Mars may get a ring system similar to Saturn's in 20 to 40 million years, new research from the University of California at Berkeley suggests. The new research paper, authored by graduate student Tushar Mittal and planetary scientist Dr. Benjamin Black, theorizes that since Mars' largest and innermost moon, Phobos, is gradually spiraling closer to the Martian surface, it will eventually break apart and leave a ring of debris around the Red Planet.
In a research paper published this week in Nature Geoscience, Mittal and Black's team theorize that the gravitational pull of Mars is causing enormous stress on Phobos, and calculate that the moonlet is not likely to survive. Furthermore, its process of total annihilation will form a ring around Mars with a similar density to Saturn's famous rings. Dr. Black summed up the study to Science Daily.
"While our moon is moving away from earth at a few centimeters per year, Phobos is moving toward Mars at a few centimeters per year, so it is almost inevitable that it will either crash into Mars or break apart," Black said. "One of our motivations for studying Phobos was as a test case to develop ideas of what processes a moon might undergo as it moves inward toward a planet."
The researchers believe that a similar process may explain the formation of the rings around other planets in the solar system, including Saturn, which boasts 62 moons of its own (and perhaps more in the past). Collisions between these moons and between other spacial bodies likely formed the materials necessary for its rings. Jupiter and Uranus also boast rings with similar origins. Neptune's largest moon, Triton, is the only other moon in the solar system known to be moving closer to its planet, and may experience a similar fate to Phobos.
Because Phobos is highly fractured to begin with and has a low density, the resulting rubble would continue to orbit Mars and would eventually encircle the planet in a ring instead of immediately impacting on the surface. Nature reported that, according to Dr. Black, once the break-up of Mars' moon begins in earnest, the ring will form relatively quickly, taking only weeks or perhaps even days.
"If you were standing on the surface of Mars, you could grab a lawn chair and watch Phobos shearing out and spreading into a big circle," Black says.

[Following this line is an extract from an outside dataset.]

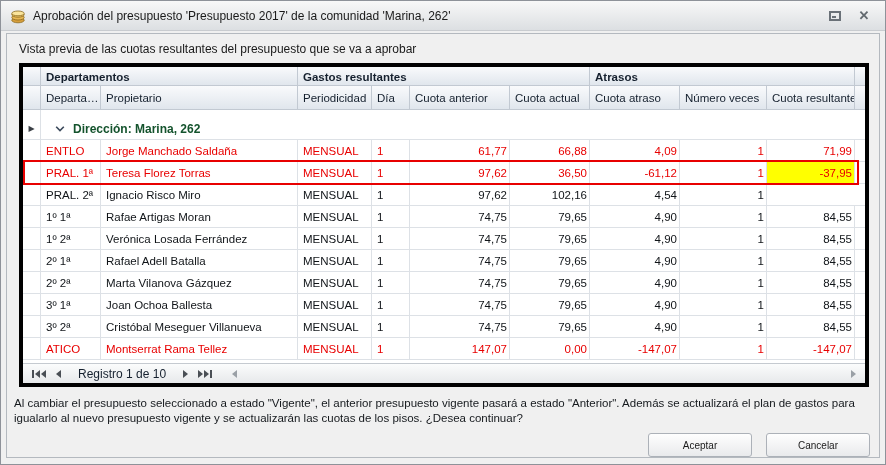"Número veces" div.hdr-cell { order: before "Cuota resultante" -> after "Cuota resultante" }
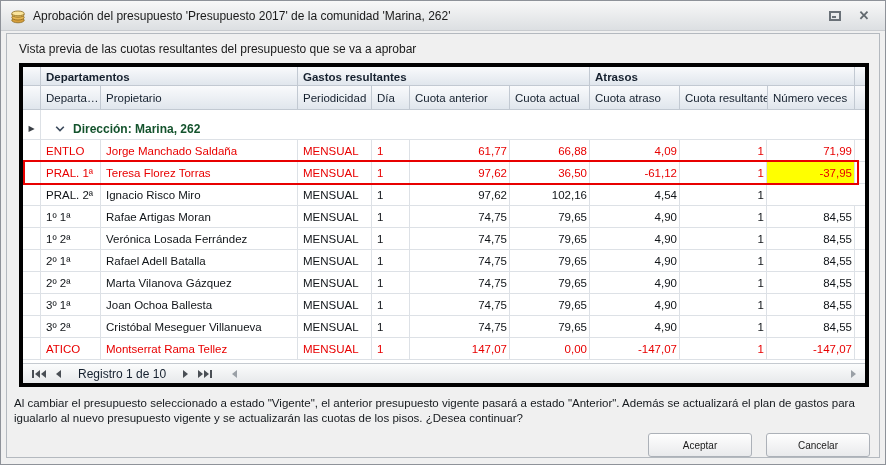"-37,95" div.cell { text: -37,95 -> -31,25 }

According to estimates from the study, the ring would last anywhere between 1 to 100 million years before raining back down to the surface near the equatorial regions.
Studying the disintegration of moons and the formation of planetary rings is relevant to learning more about the evolution of our solar system. According to the research paper, a moon in orbit around a planet has three possible fates: to slowly drift away like Earth's moon, to stay in a stable orbit for an indefinite period of time, or to eventually close the space between itself and its parent body. While scientists have known that Mars' largest moon falls into the third category for decades, this new study paints a clearer picture of what this will look like.
As of right now it is not clear whether the debris ring around Mars would be visible from Earth.
Mars has long been a source of wonder and the subject of intense scientific study. Our sister planet regularly makes the news as new discoveries are made. On September 28, 2015, NASA confirmed evidence of flowing liquid water on Mars.